Technically yes, but only in very limited cases: small companies (fewer than 10 employees) with simple processes, no need for a production module or integration with external systems, and good source data. In most real cases, a three-month deadline leads to a rushed go-live with unvalidated processes, untrained users and poorly migrated data. The typical result is a partial return to spreadsheets for months. A timeline of 5 to 8 months for a full implementation is far more realistic and sustainable.
Which agri-food ERPs are most widely used in Spain?
Several platforms share significant market share in the Spanish agri-food SME market. Sage 200 with an agro module and Sage X3 have a long-standing presence, particularly among medium-sized companies. Odoo has gained market share in recent years thanks to its open-licence model and the availability of sector modules from the community and specialist partners. SAP Business One with sector add-ons is the preferred option when the company aims to grow to turnover of 30-50 M€. Pure vertical solutions such as Agrónicaweb, Silog or Infor Food & Beverage have niches in cooperatives and companies with highly specific production processes. The right choice depends more on the production process, the level of customisation required and the integration ecosystem than on licence prices.

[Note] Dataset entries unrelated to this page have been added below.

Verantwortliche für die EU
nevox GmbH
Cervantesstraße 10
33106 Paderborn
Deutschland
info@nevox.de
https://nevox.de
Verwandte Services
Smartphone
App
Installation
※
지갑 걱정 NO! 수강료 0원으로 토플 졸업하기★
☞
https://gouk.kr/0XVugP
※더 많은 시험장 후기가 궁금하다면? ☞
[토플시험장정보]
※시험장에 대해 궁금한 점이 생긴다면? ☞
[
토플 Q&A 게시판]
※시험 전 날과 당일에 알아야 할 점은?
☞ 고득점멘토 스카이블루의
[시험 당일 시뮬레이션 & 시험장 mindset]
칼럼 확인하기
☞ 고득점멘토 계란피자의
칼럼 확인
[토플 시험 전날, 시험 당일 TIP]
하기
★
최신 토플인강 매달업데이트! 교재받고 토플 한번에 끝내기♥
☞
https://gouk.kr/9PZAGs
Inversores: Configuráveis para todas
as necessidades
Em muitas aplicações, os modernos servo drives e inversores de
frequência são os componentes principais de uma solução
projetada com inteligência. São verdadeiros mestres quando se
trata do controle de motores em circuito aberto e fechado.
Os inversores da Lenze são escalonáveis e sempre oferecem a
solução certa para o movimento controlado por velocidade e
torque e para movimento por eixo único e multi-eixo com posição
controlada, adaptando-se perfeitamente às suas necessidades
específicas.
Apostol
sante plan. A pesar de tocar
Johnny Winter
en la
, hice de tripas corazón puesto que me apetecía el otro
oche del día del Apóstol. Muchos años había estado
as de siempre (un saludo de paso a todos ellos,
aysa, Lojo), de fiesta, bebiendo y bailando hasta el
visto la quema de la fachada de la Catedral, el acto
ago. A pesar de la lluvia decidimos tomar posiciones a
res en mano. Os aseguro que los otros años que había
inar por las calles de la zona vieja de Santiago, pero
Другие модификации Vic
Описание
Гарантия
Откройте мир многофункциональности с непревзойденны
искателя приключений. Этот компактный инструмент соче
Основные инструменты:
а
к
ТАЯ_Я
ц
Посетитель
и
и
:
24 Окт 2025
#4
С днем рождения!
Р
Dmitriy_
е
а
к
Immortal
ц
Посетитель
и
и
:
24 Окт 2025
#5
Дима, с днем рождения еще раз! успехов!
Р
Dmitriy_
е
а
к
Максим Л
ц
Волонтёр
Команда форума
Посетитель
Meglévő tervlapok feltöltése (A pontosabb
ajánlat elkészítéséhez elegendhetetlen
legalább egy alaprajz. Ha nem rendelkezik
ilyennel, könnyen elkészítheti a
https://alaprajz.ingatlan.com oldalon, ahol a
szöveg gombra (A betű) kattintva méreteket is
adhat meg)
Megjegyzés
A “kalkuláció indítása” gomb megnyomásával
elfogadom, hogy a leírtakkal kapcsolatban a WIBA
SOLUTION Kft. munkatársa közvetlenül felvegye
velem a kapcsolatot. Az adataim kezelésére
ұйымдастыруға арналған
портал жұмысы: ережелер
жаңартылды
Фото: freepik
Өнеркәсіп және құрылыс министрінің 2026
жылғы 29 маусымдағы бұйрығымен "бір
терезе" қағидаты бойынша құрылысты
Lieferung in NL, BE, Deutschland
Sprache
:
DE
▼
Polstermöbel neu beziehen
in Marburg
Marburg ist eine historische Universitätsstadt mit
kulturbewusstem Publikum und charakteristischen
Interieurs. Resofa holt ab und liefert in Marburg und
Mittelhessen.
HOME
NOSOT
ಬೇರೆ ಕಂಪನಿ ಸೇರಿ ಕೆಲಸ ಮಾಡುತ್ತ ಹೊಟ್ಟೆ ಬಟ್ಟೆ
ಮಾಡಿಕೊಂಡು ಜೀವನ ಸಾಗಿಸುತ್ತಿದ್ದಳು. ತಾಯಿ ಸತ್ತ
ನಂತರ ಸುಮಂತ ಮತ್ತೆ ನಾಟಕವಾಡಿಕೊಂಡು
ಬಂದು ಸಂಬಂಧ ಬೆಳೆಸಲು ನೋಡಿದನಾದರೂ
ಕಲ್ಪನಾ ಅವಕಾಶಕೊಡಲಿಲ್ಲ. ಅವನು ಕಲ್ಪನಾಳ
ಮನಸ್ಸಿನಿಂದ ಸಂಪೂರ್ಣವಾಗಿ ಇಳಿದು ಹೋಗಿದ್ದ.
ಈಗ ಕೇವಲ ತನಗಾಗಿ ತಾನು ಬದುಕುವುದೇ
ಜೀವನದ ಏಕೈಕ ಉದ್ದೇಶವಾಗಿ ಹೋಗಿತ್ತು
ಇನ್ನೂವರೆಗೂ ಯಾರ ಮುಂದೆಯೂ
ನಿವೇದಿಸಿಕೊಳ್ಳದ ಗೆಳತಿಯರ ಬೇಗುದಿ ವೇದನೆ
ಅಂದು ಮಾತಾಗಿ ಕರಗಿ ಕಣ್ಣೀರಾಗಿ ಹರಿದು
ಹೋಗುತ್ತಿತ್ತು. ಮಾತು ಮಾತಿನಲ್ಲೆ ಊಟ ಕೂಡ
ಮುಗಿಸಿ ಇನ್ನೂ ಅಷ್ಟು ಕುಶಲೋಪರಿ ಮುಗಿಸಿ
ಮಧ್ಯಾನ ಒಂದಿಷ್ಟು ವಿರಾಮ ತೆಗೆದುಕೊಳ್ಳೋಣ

Is the traceability module legally mandatory?
Yes. Regulation (EC) 178/2002, directly applicable in Spain, obliges all food chain operators — including SMEs — to have systems that identify to whom they have supplied a product and from whom they received it ("one step back, one step forward" traceability). Internal lot traceability during the production process is not regulated in the same detail, but the standards of organised retail (IFS, BRC, GLOBALG.A.P.) require it as a condition of access to that channel. An ERP that does not manage lot traceability is not a viable option for a company selling to major retailers or to the food industry.
How long does it take to recoup the investment in an agri-food ERP?
The return on investment (ROI) in well-executed agri-food ERP projects typically falls between 18 and 36 months, according to data from Panorama Consulting studies and case analyses published by the sector. The most common savings levers are: reduction of waste through better stock and expiry-date control (measurable savings from the first quarter), reduction of time spent preparing quality audits (from days to hours), elimination of billing errors from manual transcription, and improved supplier negotiations thanks to consolidated historical data. Projects where ROI is hardest to measure are those where the ERP is implemented mainly due to regulatory obligation; in those cases, the return is one of compliance and risk reduction rather than direct cost savings.